A letter from Iranian Ambassador Mohammad Khazaee to U.N. Secretary-General Ban Ki-moon and the Security Council and General Assembly presidents called on the United Nations to "strongly oppose the threat of use of nuclear weapons and to reject it."

Statements by Obama and other U.S. officials were "tantamount to nuclear blackmail against a non-nuclear-weapon state" and breached U.S. obligations under the U.N. charter to refrain from the threat or use of force, Khazaee said.

"Such remarks by the U.S. officials display once again the reliance of the U.S. government on (a) militarized approach to various issues, to which the threats of use of nuclear weapons are not a solution at all," he added.

They also posed "a real threat to international peace and security and undermine the credibility" of the nuclear Non-Proliferation Treaty, the envoy said.

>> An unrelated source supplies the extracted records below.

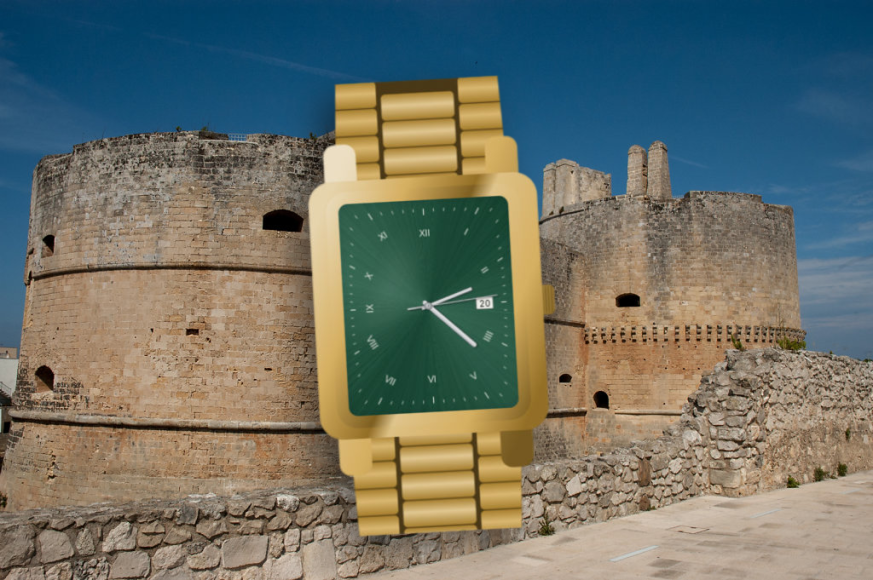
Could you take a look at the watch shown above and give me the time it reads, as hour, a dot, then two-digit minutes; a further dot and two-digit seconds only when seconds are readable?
2.22.14
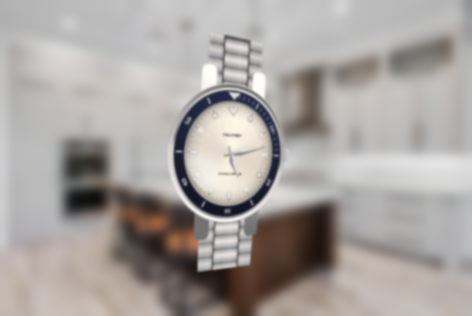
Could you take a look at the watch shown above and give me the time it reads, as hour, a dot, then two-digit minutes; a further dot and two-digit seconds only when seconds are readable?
5.13
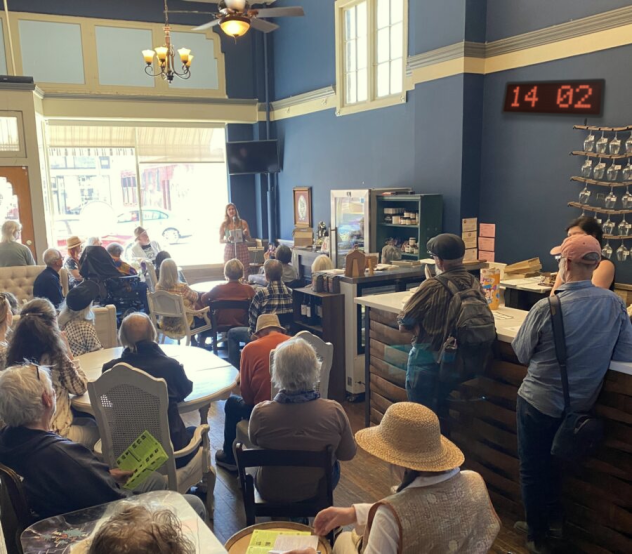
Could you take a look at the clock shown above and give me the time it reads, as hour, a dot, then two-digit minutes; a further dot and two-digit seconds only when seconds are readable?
14.02
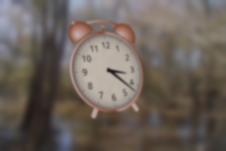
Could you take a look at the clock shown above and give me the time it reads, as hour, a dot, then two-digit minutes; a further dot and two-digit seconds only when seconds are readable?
3.22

Obama is urging other global powers to agree to a fourth round of U.N. sanctions against Iran over its refusal to halt nuclear work that the West suspects is aimed at making bombs, a charge Iran denies.

He pressed the case for sanctions at a 47-nation nuclear summit in Washington on Tuesday, at which he won pledges from world leaders to take joint action to prevent terrorist groups from getting nuclear weapons.

But Khazaee said that Iran, as a victim of weapons of mass destruction -- a reference to Iraq's use of poison gas against it in a 1980-88 war -- was firmly committed to a world free from such weapons.

The United States, the only country to have used nuclear weapons -- against Japan in World War Two -- "continues to illegitimately designate a non-nuclear weapon state as target of its nuclear weapons and contemplates military plans accordingly," he said.

U.N. members "should not condone or tolerate such nuclear blackmail in (the) 21st century," the Iranian envoy said.

via Yahoo

Related:
The leaders of almost 50 countries have pledged to safeguard nuclear stocks and keep material out of terrorists' hands. Will this contribute to a safer world?

Earlier, Russia and the US signed an agreement to dispose of 68 tonnes of surplus weapons-grade plutonium. The combined stockpiles - 34 tonnes from each country - are said to be enough to make 17,000 nuclear warheads.

The summit took place without representatives of Iran and North Korea, who were not invited by the US due to disputes over their nuclear programmes. - bbcblog

The USA is the only country ever to have nuked another country, but Japan was a long time ago... Few people think of  DU weapons in use in Iraq as nuclear weapons.  They should, but they don't.